# [WHAT NEEDS TO BE DONE]
Each line of the data that includes the string "viên" is to be copied out.
--------------------
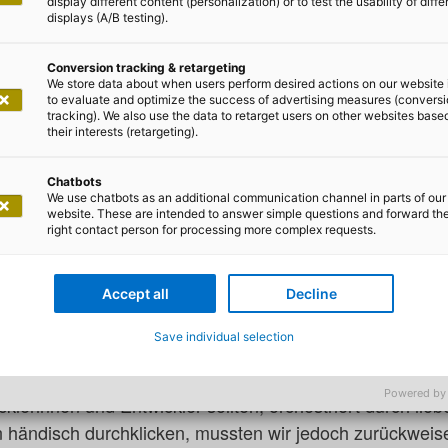
display different content (personalization) or to test the usability of diffe
displays (A/B testing).
Conversion tracking & retargeting
We store data about when users perform desired actions on our website 
to evaluate and optimize the success of advertising measures (convers
tracking). We also use the data to retarget users on other websites base
 Schumacher und Iro Kargiou
their interests (retargeting).
it Cucumber und Selenium
Chatbots
We use chatbots as an additional communication channel in parts of our
website. These are intended to answer simple questions and forward th
right contact person for processing more complex requests.
t an, dass sich unser Testmanager zu Beginn des Projekt
le geplanten Funktionen der Software, die für das erst
Accept all
Decline
chzutesten. Nun ist es natürlich so, dass sich Testmana
zung beklagen. In diesem Fall mussten wir ihm - angesi
Save individual selection
s dem Testmanager selber – jedoch Recht geben.
Powered by
cklerinnen und Entwickler sollten, orchestriert durch li
n händisch durchklicken, mussten wir jedoch zurückweisen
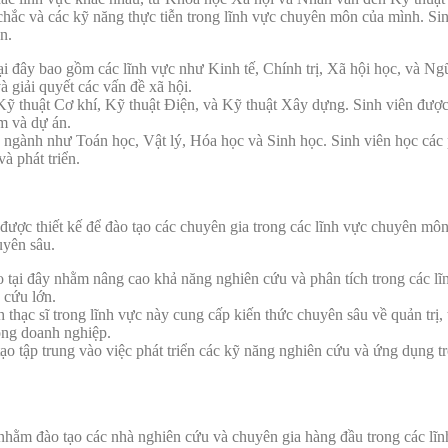
chắc và các kỹ năng thực tiễn trong lĩnh vực chuyên môn của mình. Sin
n.
ại đây bao gồm các lĩnh vực như Kinh tế, Chính trị, Xã hội học, và Ngữ
 giải quyết các vấn đề xã hội.
ỹ thuật Cơ khí, Kỹ thuật Điện, và Kỹ thuật Xây dựng. Sinh viên được đ
m và dự án.
 ngành như Toán học, Vật lý, Hóa học và Sinh học. Sinh viên học các
à phát triển.
ược thiết kế để đào tạo các chuyên gia trong các lĩnh vực chuyên môn
uyên sâu.
o tại đây nhằm nâng cao khả năng nghiên cứu và phân tích trong các lĩ
 cứu lớn.
h thạc sĩ trong lĩnh vực này cung cấp kiến thức chuyên sâu về quản trị,
rong doanh nghiệp.
tạo tập trung vào việc phát triển các kỹ năng nghiên cứu và ứng dụng 
nhằm đào tạo các nhà nghiên cứu và chuyên gia hàng đầu trong các lĩnh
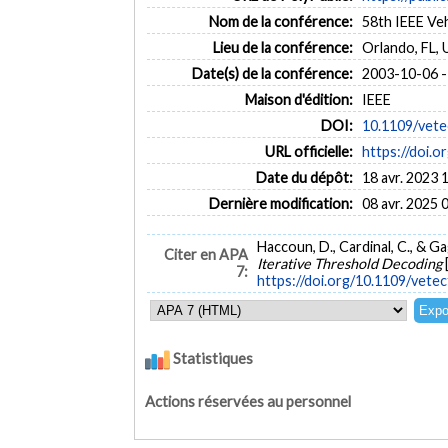
Nom de la conférence:
58th IEEE Ve
Lieu de la conférence:
Orlando, FL, 
Date(s) de la conférence:
2003-10-06 -
Maison d'édition:
IEEE
DOI:
10.1109/vete
URL officielle:
https://doi.
Date du dépôt:
18 avr. 2023 
Dernière modification:
08 avr. 2025 
Haccoun, D., Cardinal, C., & G
Citer en APA
Iterative Threshold Decoding
7:
https://doi.org/10.1109/vete
Statistiques
Actions réservées au personnel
--------------------
# [OUTPUT OF THE EXERCISE]
ỹ thuật Cơ khí, Kỹ thuật Điện, và Kỹ thuật Xây dựng. Sinh viên được đ
 ngành như Toán học, Vật lý, Hóa học và Sinh học. Sinh viên học các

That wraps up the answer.